> [Prompt]: If you see a picture in the data below, omit it and copy the rest exactly.

> [Recorded information]:
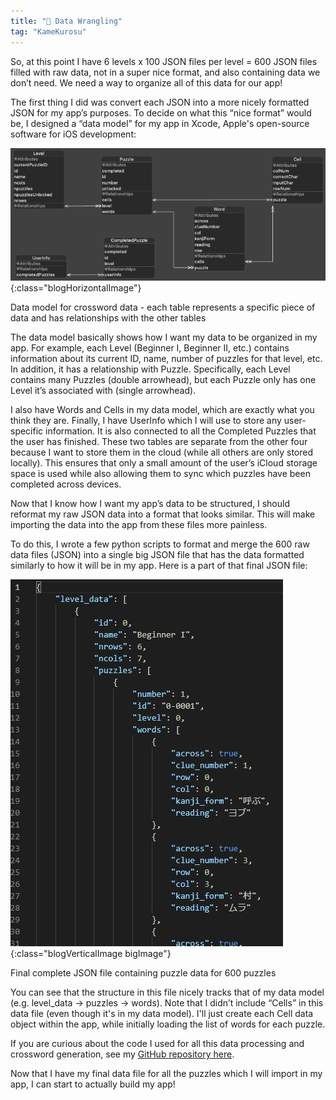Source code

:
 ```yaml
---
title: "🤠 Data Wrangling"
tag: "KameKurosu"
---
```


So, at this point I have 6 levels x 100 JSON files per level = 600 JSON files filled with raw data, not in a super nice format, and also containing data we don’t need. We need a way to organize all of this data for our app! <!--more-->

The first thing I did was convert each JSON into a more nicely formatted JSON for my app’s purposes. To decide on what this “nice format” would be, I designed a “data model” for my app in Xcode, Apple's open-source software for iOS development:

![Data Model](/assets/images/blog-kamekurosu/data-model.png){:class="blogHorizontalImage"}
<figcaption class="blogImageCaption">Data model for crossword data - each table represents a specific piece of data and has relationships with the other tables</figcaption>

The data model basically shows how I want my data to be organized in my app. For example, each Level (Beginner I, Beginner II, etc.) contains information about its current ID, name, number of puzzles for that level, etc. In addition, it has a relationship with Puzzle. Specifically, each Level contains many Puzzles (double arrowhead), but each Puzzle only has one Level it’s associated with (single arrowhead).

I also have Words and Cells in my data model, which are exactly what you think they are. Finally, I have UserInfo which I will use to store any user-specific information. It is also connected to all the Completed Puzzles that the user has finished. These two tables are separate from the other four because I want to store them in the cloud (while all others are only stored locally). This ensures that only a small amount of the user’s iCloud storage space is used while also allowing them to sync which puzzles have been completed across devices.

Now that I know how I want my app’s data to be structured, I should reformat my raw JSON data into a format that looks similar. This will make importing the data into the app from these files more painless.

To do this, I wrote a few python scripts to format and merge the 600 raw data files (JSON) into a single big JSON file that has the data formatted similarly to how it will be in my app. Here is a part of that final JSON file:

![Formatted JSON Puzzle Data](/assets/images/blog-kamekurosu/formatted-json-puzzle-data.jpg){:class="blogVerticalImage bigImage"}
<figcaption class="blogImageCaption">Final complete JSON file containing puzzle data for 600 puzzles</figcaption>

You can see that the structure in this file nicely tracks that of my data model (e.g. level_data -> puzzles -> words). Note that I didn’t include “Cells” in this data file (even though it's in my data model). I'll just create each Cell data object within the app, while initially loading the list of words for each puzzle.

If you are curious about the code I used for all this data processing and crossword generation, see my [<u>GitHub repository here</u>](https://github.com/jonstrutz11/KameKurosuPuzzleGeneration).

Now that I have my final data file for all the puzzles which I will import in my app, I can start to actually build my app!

> [Solved exercise]:
Source code

:
 ```yaml
---
title: "🤠 Data Wrangling"
tag: "KameKurosu"
---
```


So, at this point I have 6 levels x 100 JSON files per level = 600 JSON files filled with raw data, not in a super nice format, and also containing data we don’t need. We need a way to organize all of this data for our app! <!--more-->

The first thing I did was convert each JSON into a more nicely formatted JSON for my app’s purposes. To decide on what this “nice format” would be, I designed a “data model” for my app in Xcode, Apple's open-source software for iOS development:

![Data Model](/assets/images/blog-kamekurosu/data-model.png){:class="blogHorizontalImage"}
<figcaption class="blogImageCaption">Data model for crossword data - each table represents a specific piece of data and has relationships with the other tables</figcaption>

The data model basically shows how I want my data to be organized in my app. For example, each Level (Beginner I, Beginner II, etc.) contains information about its current ID, name, number of puzzles for that level, etc. In addition, it has a relationship with Puzzle. Specifically, each Level contains many Puzzles (double arrowhead), but each Puzzle only has one Level it’s associated with (single arrowhead).

I also have Words and Cells in my data model, which are exactly what you think they are. Finally, I have UserInfo which I will use to store any user-specific information. It is also connected to all the Completed Puzzles that the user has finished. These two tables are separate from the other four because I want to store them in the cloud (while all others are only stored locally). This ensures that only a small amount of the user’s iCloud storage space is used while also allowing them to sync which puzzles have been completed across devices.

Now that I know how I want my app’s data to be structured, I should reformat my raw JSON data into a format that looks similar. This will make importing the data into the app from these files more painless.

To do this, I wrote a few python scripts to format and merge the 600 raw data files (JSON) into a single big JSON file that has the data formatted similarly to how it will be in my app. Here is a part of that final JSON file:

![Formatted JSON Puzzle Data](/assets/images/blog-kamekurosu/formatted-json-puzzle-data.jpg){:class="blogVerticalImage bigImage"}
<figcaption class="blogImageCaption">Final complete JSON file containing puzzle data for 600 puzzles</figcaption>

You can see that the structure in this file nicely tracks that of my data model (e.g. level_data -> puzzles -> words). Note that I didn’t include “Cells” in this data file (even though it's in my data model). I'll just create each Cell data object within the app, while initially loading the list of words for each puzzle.

If you are curious about the code I used for all this data processing and crossword generation, see my [<u>GitHub repository here</u>](https://github.com/jonstrutz11/KameKurosuPuzzleGeneration).

Now that I have my final data file for all the puzzles which I will import in my app, I can start to actually build my app!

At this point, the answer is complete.